Rebekah prioritized her family and community, her own growth and development, and her relationship with God. She shared this with others too. “Her father used to go around and travel and set up AME churches throughout the South. So, that’s my religious background as being African Methodist Episcopal because that’s what hers was and that’s what we did. So, was my grandfather’s. She had a deep spirituality, but she was very rooted in the spiritual world outside of church. So, people could come to see her for other things. My mother has plenty of stories about hiding under the kitchen table and listening when people who would come consult with my grandmother. So, she knew all about the roots as my grandfather used say.”

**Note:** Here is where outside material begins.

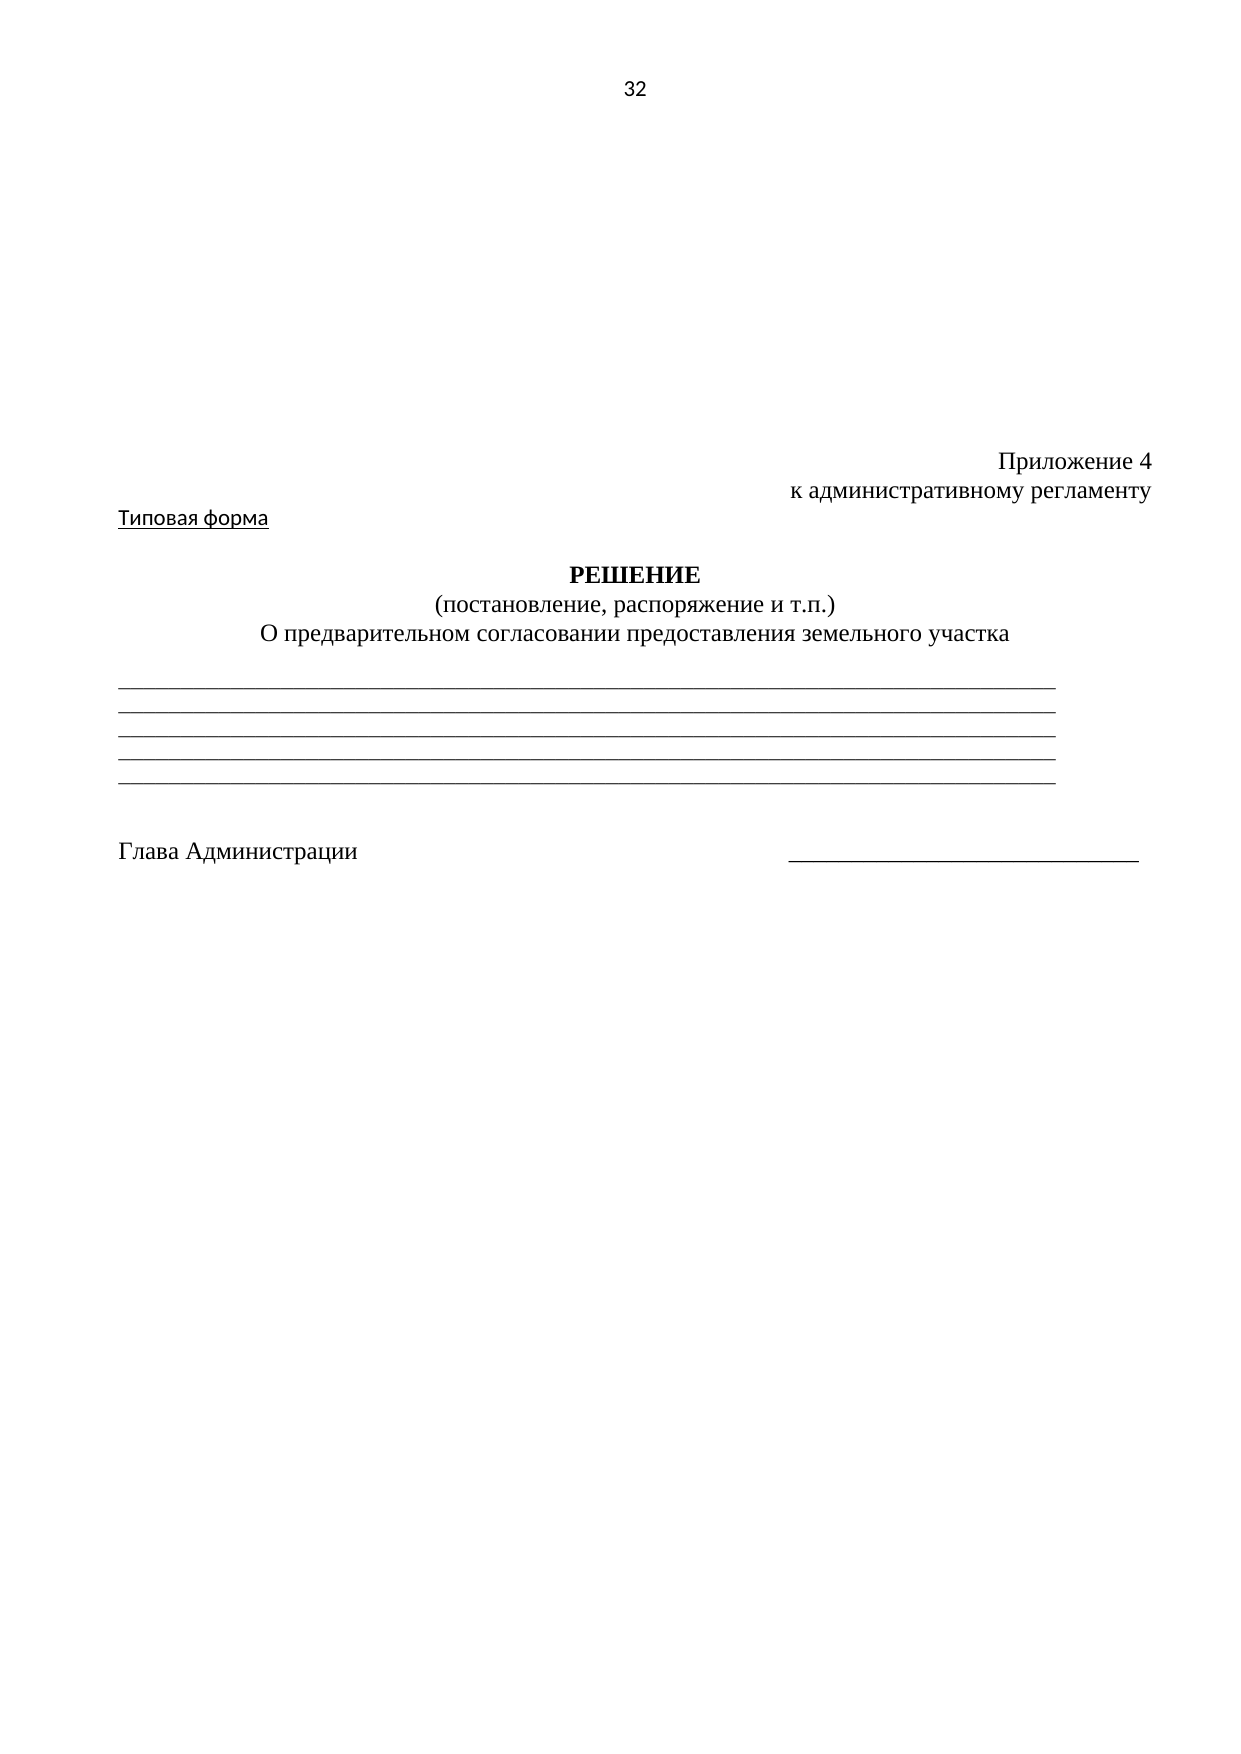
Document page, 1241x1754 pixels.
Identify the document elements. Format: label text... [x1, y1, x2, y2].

Using her senses, Aiesha most associates the following with her grandmother:

Smell: She used to wear this scented face powder that she used to buy from Woolworth. Oh my goodness. So, it was like this blue shiny circular like box almost and you took the top off and then you had to take like the cellophane thing off the top and then it had the powder puff in it and it had a scent to it. So, if I smell it and I have smelled it randomly it comes floating back, that’s the scent. Because she wasn’t a perfume wearer or anything like that, it was that scented face powder.  Taste: Potato salad. She made the best potato salad ever. There is even a story about one time I was less than a year old and she had me propped up on the kitchen table while she was making potato salad and the next thing you know I was inside of that potato salad. My mother loves to remind me of that all the time. She used the Hellman’s mayonnaise, that relish, that paprika, like I can taste it right now. Touch: The touch, like soft, very soft hugs. Like she was soft. Like I mean she was an imposing woman, but when it came to us the hugs, the kisses, just soft, just soft and loving. Sound: Humming, she would hum as she cooked or as she was ironing. Whenever she was doing something that needed her focus she would hum. Of course, they were like Negro spirituals, but she would hum. Sight: The color yellow. It was her favorite color and I didn’t know this as a child. But to think about it now, I am like the kitchen was yellow, like all these things in the house were yellow. My mom told me, “you know your Nana’s favorite color was yellow” and I was like, “oh, I didn’t know that.” Because I have this yellow scarf and I went and purposely bought a yellow scarf and I am not a yellow wearing person and I was like, “I really need this yellow scarf” and I said, “It just makes me feel so good.” And she was like, “ You know that’s your Nana’s favorite color?” So, yellow.